“What are you running from?” The events of the day prior replayed and replayed, over and over again in a ceaseless cycle. His eyes were brighter, bluer than she’d ever seen them. Tinted with the glow of the stars, accented by the glistening of the snow beneath them.
“What are you running from?” “What are you running from?” “What are you running from?”
Even now, it haunted her like a ghost. It wasn’t demonic, it wasn’t forceful. It was empty, translucent to her half-hearted replies, sorrowful, ghastly. Eerie, even, at this early morning hour.
What was she running from? Why was she running? Why had that question disturbed her so much? She’d finally found a soft place to land after years of running. Not only was she accepted, but she was beloved. Not only was she competent at her job, but she exceeded all expectations with her work ethic alone. So why now, three weeks before Christmas, the first Christmas she wouldn’t have to spend alone in years? Why now, only mere hours since the pair had returned from the mountaintop barn?

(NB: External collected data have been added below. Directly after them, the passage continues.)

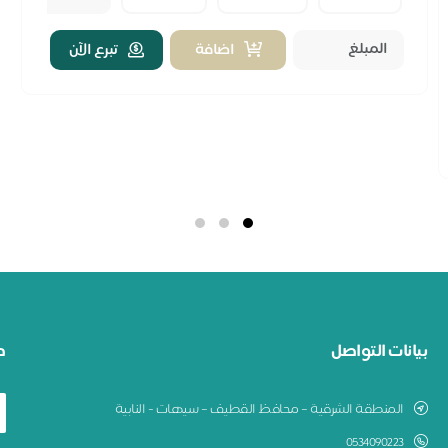
اضافة
تبرع الآن
بيانات التواصل
ط
المنطقة الشرقية – محافظ القطيف – سيهات - النابية
0534090223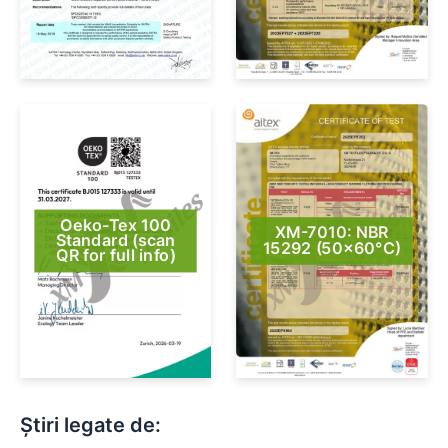
Oeko-Tex 100
XM-7010: NBR
Standard (scan
15292 (50×60°C)
QR for full info)
Știri legate de: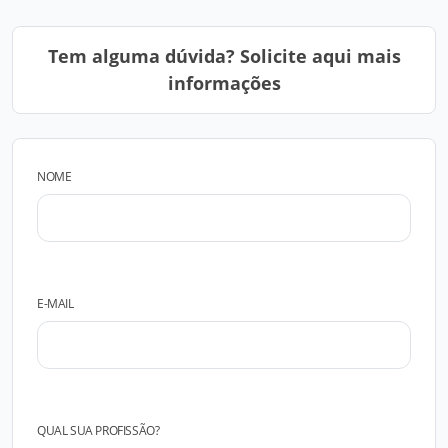
Tem alguma dúvida? Solicite aqui mais
informações
NOME
E-MAIL
QUAL SUA PROFISSÃO?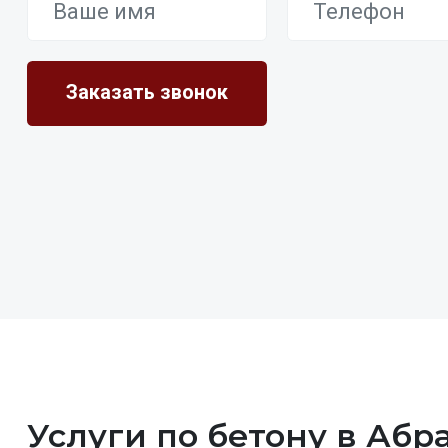
Услуги по бетону в Аб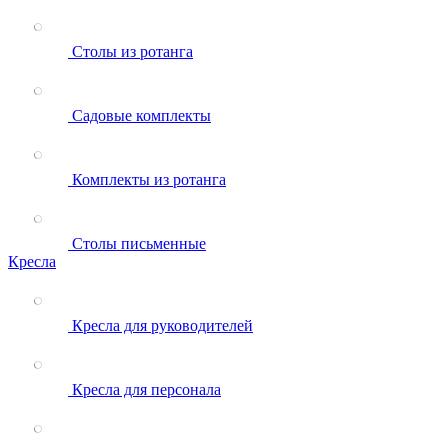
Столы из ротанга
Садовые комплекты
Комплекты из ротанга
Столы письменные
Кресла
Кресла для руководителей
Кресла для персонала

She stared at the letter in her hand, her feeble lettering cast in loose script over the front of the lined notebook paper. Twelve letters, one comma, three dots symbolizing something more. Something greater that she couldn’t express, a hope that this letter and her intended actions would not diminish a future hope, a future joy, that was even half of what he’d given her in a few short months.
Scott, i’m sorry…
She said a silent prayer to herself--at this point, she was her only savior. She stared towards the staff dorms with more pain than she had thought she could pour out of herself. She’d cried a thousand tears before, and had turned her heart away from her fickle emotions with a gilded anguish. She was already prepared to cry far more than one-thousand and one in the days coming. Before, she’d had nothing to stay for, nothing to hold onto. This time, the very thing that had held onto her, the very person, was the reason she couldn’t stay.
“What are you running from?” “What are you running from?” “What are you running from?”
His voice echoed in the back of her head one more. How did he know? A fool’s intuition? A soulmate’s grace? She’d told him nothing, but those blue eyes knew everything. It was both terrifying and exhilarating to be seen, to be known, without having to sacrifice a breath. That was the moment she knew her world would never be the same. That was the moment she knew she couldn’t stay.
Shuddering in the frigid truck, she decided against leaving the letter. Telling him how she felt was a fool’s game, and although tainted by passion at this moment, she would never stoop to emotion, stoop to the pain that was willing to obliterate her if she stayed anywhere for too long. Especially in the company of the one person she’d quickly realized she could never leave, if she didn’t do it now. Folding the letter up, she placed it on the passenger seat, putting the key in the ignition, and driving away. She’d proved, once again, that she could be stronger than the voices in her head that told her it was okay, she could stay, she was safe now, she was protected, and she was not her past. But at what cost?